Diplomatie africaine : Faure Gnassingbé renforce les liens avec l’Ouganda

Le soleil de Kampala brillait de mille feux ce mardi 12 mai 2026, où les effusions de joie et les poignées de main officielles masquaient à peine l’urgence des dossiers africains. Le président du Conseil togolais a foulé le sol ougandais pour un déplacement chargé de sens : assister à l’investiture de Yoweri Museveni, réélu en janvier dernier. Au-delà d’un simple geste protocolaire, cette visite s’inscrivait dans une mission bien plus large : accélérer la quête de paix dans les Grands Lacs, une région où des millions de vies dépendent chaque jour des avancées diplomatiques.

Présidence du Conseil du Togo

Kampala vibrait au rythme des chants traditionnels et des défilés militaires ce jour-là. La cérémonie d’investiture, placée sous le thème « Protéger les acquis et franchir un cap qualitatif vers le statut de pays à revenu intermédiaire supérieur », a rassemblé des dirigeants africains, mais aussi des délégations venues d’Europe, d’Asie et d’Amériques. Pourtant, derrière les discours solennels et les apparences de liesse, c’est une alliance humaine et politique, forgée depuis des années, qui s’est illustrée entre Faure Gnassingbé et Yoweri Museveni.
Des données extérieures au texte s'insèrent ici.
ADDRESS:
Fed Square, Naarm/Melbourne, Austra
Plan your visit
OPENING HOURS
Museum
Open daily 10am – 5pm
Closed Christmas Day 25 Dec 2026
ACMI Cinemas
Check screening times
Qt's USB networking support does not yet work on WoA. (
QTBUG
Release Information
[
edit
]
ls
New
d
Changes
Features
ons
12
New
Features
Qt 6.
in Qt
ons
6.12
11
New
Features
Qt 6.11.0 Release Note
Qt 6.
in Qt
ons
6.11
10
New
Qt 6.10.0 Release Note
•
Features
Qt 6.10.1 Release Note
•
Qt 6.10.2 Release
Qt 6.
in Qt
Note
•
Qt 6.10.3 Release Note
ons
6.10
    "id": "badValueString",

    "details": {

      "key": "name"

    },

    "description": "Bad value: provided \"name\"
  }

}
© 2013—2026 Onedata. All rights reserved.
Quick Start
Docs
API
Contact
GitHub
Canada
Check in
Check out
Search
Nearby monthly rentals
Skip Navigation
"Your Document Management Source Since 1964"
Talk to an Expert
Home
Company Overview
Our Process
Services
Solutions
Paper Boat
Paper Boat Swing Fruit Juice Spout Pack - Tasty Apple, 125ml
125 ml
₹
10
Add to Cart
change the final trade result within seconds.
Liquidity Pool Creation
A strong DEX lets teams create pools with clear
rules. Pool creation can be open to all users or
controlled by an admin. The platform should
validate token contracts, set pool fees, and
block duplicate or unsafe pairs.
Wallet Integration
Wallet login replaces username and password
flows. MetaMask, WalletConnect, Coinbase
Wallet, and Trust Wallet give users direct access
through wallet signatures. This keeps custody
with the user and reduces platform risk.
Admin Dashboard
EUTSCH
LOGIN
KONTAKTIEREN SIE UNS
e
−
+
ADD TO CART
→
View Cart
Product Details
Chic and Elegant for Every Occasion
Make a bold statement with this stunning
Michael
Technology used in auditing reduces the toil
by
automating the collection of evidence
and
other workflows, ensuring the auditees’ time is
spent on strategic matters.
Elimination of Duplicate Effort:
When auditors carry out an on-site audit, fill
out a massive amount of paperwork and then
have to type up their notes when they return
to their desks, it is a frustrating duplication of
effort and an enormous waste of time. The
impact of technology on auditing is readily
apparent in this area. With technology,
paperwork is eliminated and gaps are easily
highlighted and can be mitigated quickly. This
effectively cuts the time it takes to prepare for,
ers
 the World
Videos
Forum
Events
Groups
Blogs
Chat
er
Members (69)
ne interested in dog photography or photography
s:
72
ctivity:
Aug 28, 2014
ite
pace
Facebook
En s’adressant au président ougandais, Faure Gnassingbé a non seulement transmis ses vœux de réussite pour ce nouveau mandat, mais a également scellé un partenariat de confiance. Une complicité rapidement saluée par Museveni, pour qui ce déplacement symbolisait l’excellence des relations économiques et politiques entre Lomé et Kampala. Un message clair sur la solidité des liens entre les deux nations.

Présidence du Conseil du Togo

Les Grands Lacs au cœur des enjeux : la diplomatie togolaise en action

Derrière les sourires échangés sur la tribune officielle, les défis sécuritaires de l’Afrique centrale restaient bien réels. Ce déplacement à Kampala n’était pas qu’un geste de courtoisie : il portait une mission humanitaire et politique d’importance. En tant que médiateur de l’Union africaine (UA) pour la crise en République démocratique du Congo (RDC), Faure Gnassingbé sait que chaque avancée diplomatique compte. Lors de son passage en Ouganda, il a réaffirmé son engagement sans faille à poursuivre les consultations avec tous les acteurs des Grands Lacs pour apaiser les tensions.

L’Ouganda, acteur clé de la région, a joué un rôle stratégique dans cette démarche. Yoweri Museveni a d’ailleurs salué la « diplomatie constructive » de son homologue togolais, une approche fondée sur le dialogue, l’écoute et le rejet des confrontations stériles. Une méthode qui a déjà prouvé son efficacité sur le terrain.

Présidence du Conseil du Togo

Une collaboration qui s’intensifie

Les couloirs de la présidence ougandaise gardent en mémoire la dernière réunion en tête-à-tête entre les deux dirigeants, tenue le 3 février 2026 à Entebbe. Cette régularité des échanges illustre l’importance croissante du Togo dans les efforts africains de stabilisation. Le pays s’est imposé comme un facilitateur incontournable, contribuant activement à la recherche de solutions durables sur le continent.

Alors que les festivités de l’investiture s’achevaient à Kampala, la mission de Faure Gnassingbé se poursuivait. De retour à Lomé, il emportait avec lui la conviction d’avoir renforcé un pont essentiel entre l’Afrique de l’Ouest et l’Afrique de l’Est. Une mission au service d’une cause commune : la paix et le développement du continent. Une fois encore, le Togo démontrait sa volonté de jouer un rôle de premier plan dans la consolidation d’une gouvernance africaine unie et efficace.